Эдгар Варез был французом. Он обладал бесконечно изобретательным разумом, не желая удовлетворяться тем, что подавалось ему в качестве непреложного музыкального факта: инструменты, звукоряды из двенадцати одинаковых полутонов, накопления звучности, даже звук сам по себе. Однажды он сказал: «Я не музыкант. Я имею дело с ритмами, частотами и интенсивностями. Мелодия – это музыкальная сплетня»[1430]. В музыке Вареза нет мелодий. Среди крайне небольшого числа его сочинений – «Ионизация» (1933), первая авангардная пьеса, написанная исключительно для перкуссии; «Америки» (1918–1921), в которых огромные звуковые блоки создаются силами большого оркестра (а также сирен и, в версии 1927 года, написанной после повторного визита в Париж, одним из ранних электромузыкальных инструментов, «волнами Мартено») и помещаются рядом друг с другом согласно принципам собственной доктрины «звуковых масс», а не в силу ограниченной логики развития музыкальных тем; и «Электронная поэма», которая звучала в павильоне Philips на брюссельской Всемирной ярмарке 1958 года и была написана сообразно с тем же математическим принципом, задающим очертания гиперболического параболоида, которыми руководствовался дизайнер павильона, архитектор и коллега-композитор Яннис Ксенакис, создавая его характерные плавные очертания, подобные парусам. Звук, пространство, пропорция, движение и масса здесь становятся единым телом. Слушая это властное, сложное бруталистское видение, трудно поверить, что автор был когда-то учеником уступчивого старого мастера Сен-Санса. Недаром Варез называл его «старым напудренным париком»[1431].

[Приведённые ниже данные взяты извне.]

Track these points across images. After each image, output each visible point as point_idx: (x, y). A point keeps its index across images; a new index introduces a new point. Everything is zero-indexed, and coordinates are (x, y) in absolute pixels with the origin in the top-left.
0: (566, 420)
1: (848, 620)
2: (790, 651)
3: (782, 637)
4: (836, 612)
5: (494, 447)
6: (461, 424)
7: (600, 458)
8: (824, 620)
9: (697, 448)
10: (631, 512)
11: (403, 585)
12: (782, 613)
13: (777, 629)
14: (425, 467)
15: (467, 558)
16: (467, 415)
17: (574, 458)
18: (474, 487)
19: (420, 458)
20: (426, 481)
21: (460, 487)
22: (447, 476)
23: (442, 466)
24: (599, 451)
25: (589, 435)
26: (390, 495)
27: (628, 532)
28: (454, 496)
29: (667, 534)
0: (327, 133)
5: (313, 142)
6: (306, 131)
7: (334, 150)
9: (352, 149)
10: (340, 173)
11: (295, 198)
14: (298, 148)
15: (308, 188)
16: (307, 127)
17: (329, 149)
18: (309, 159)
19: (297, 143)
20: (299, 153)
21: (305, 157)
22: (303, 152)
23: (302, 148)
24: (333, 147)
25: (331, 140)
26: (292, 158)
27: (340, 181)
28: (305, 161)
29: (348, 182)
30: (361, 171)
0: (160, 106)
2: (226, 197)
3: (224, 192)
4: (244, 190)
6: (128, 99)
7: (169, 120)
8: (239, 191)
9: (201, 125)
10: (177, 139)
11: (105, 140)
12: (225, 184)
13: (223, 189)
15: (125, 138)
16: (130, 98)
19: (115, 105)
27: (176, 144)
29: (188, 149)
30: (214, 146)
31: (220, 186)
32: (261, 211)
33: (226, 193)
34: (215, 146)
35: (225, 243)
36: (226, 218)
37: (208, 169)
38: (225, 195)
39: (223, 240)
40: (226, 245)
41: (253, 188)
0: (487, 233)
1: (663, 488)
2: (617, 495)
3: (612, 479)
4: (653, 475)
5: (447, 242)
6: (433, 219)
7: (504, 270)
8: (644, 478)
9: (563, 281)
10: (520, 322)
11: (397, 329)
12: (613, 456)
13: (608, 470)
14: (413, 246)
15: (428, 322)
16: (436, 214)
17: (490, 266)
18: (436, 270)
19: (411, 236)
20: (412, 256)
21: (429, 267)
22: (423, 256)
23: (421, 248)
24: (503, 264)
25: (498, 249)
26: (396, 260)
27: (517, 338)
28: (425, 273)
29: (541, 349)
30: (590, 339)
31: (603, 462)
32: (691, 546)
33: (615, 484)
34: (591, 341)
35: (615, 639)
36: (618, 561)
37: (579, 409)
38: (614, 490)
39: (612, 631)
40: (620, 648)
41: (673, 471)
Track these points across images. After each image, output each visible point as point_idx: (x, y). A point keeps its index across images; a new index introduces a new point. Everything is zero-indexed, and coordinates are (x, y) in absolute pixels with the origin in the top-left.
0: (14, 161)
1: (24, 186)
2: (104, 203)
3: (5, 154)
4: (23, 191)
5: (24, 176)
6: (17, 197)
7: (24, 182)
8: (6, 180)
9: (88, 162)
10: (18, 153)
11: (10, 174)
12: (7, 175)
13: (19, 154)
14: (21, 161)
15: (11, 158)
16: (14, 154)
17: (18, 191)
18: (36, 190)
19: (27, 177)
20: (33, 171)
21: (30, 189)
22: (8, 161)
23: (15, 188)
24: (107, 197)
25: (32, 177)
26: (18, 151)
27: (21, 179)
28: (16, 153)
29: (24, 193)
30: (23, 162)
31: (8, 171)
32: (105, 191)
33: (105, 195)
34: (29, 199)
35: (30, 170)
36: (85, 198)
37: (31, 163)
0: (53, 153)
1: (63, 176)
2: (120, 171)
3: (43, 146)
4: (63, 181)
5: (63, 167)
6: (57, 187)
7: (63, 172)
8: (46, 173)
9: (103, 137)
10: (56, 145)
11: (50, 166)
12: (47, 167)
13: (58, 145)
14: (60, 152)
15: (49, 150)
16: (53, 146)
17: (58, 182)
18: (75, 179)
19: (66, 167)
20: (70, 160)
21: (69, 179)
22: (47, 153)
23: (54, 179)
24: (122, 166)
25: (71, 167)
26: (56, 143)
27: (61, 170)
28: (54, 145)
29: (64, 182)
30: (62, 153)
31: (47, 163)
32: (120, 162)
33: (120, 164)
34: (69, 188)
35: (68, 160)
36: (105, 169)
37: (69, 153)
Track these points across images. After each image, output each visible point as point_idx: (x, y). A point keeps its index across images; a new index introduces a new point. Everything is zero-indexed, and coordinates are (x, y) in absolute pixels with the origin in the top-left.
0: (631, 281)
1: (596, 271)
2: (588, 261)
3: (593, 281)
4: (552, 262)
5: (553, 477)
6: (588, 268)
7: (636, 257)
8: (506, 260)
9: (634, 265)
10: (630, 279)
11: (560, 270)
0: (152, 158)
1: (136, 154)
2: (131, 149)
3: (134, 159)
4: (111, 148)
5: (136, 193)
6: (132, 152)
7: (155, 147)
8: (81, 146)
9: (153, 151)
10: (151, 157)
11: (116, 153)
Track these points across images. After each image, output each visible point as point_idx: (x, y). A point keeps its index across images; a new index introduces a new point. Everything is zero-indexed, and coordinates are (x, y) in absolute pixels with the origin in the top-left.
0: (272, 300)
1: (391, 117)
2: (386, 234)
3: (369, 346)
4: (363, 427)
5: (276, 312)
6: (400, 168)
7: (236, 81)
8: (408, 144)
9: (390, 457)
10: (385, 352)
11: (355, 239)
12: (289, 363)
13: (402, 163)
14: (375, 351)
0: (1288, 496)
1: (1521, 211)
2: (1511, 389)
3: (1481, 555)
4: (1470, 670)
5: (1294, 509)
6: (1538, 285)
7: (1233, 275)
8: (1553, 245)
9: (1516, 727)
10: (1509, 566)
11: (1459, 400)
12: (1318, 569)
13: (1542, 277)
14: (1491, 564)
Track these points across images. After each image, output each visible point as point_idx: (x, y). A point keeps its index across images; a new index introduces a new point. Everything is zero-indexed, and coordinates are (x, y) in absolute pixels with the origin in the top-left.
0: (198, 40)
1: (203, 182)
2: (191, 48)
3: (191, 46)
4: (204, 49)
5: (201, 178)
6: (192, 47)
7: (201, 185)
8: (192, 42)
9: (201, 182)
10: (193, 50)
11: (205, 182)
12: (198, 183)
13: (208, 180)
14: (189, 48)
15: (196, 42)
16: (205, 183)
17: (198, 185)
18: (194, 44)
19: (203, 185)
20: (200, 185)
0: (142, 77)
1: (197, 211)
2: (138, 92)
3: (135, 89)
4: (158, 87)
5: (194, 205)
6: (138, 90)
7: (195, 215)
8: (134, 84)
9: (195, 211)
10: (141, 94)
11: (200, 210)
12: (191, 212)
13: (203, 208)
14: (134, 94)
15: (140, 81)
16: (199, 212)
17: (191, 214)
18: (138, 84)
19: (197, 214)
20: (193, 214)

Другой видный американский модернист был прямой противоположностью ему. Чарльз Айвз был страховым агентом (одними из его клиентов были члены семьи юного Эллиотта Картера, впоследствии одного из самых влиятельных композиторов американского музыкального модернизма). Копленд называл его вклад в музыку «совершенно уникальным не только в Америке, но и во всей музыкальной истории»[1432]. Мальчиком он слышал три деревенских оркестра, одновременно игравшие разные пьесы на трех разных углах улицы: их звуки накладывались друг на друга в странной, лишенной координации последовательности, создавая поразивший и взволновавший его эффект. Ему нравились звуки повседневной жизни городов Новой Англии, где он вырос: церковные хоры, хрипящие гармониумы, танцы в сараях. В своей музыке он с помощью необычных приемов воссоздавал идею различных одновременных музыкальных пространств. В одной из самых его известных композиций, «Центральный парк ночью», струнный ансамбль находится за бархатным занавесом, исполняя ночную музыку в духе Бартока с тем, чтобы проиллюстрировать тьму, в то время как перед занавесом группа духовых создает звуки парка. Передний и задний план параллельны, но не совпадают. «Вопрос, оставшийся без ответа» 1908 года написан для странного сочетания трубы, четырех флейт и струнного квартета и отчасти вдохновлен его интересом к трудам трансценденталистов, таких как Генри Дэвид Торо и Ральф Уолдо Эмерсон. «Три места в Новой Англии» (1910–1914) – одна из многих его пьес, в которой слышны цитаты из местной музыки, иногда наслаивающиеся друг на друга в сопровождении авангардных приемов игры, таких как тоновые кластеры. Он по большей части был неизвестен в те годы, когда писал музыку, однако со временем его сочинения заслужили внимание и уважение влиятельных сторонников, а затем и широкой публики. Подобно Сибелиусу, он перестал сочинять в последние 30 лет жизни. Подобно Бородину и Ксенакису, он сделал успешную карьеру за пределами музыкального мира, написав известный труд «Страхование жизни в отношении к налогу на наследство» в 1918 году, и вел оживленную дискуссию во время Первой мировой войны в качестве члена комиссии по военным облигациям с ее председателем, Франклином Д. Рузвельтом, по поводу оптимального минимума цены облигации. Айвз также щедро поддерживал многих молодых композиторов (подобно Листу ранее), часто анонимно.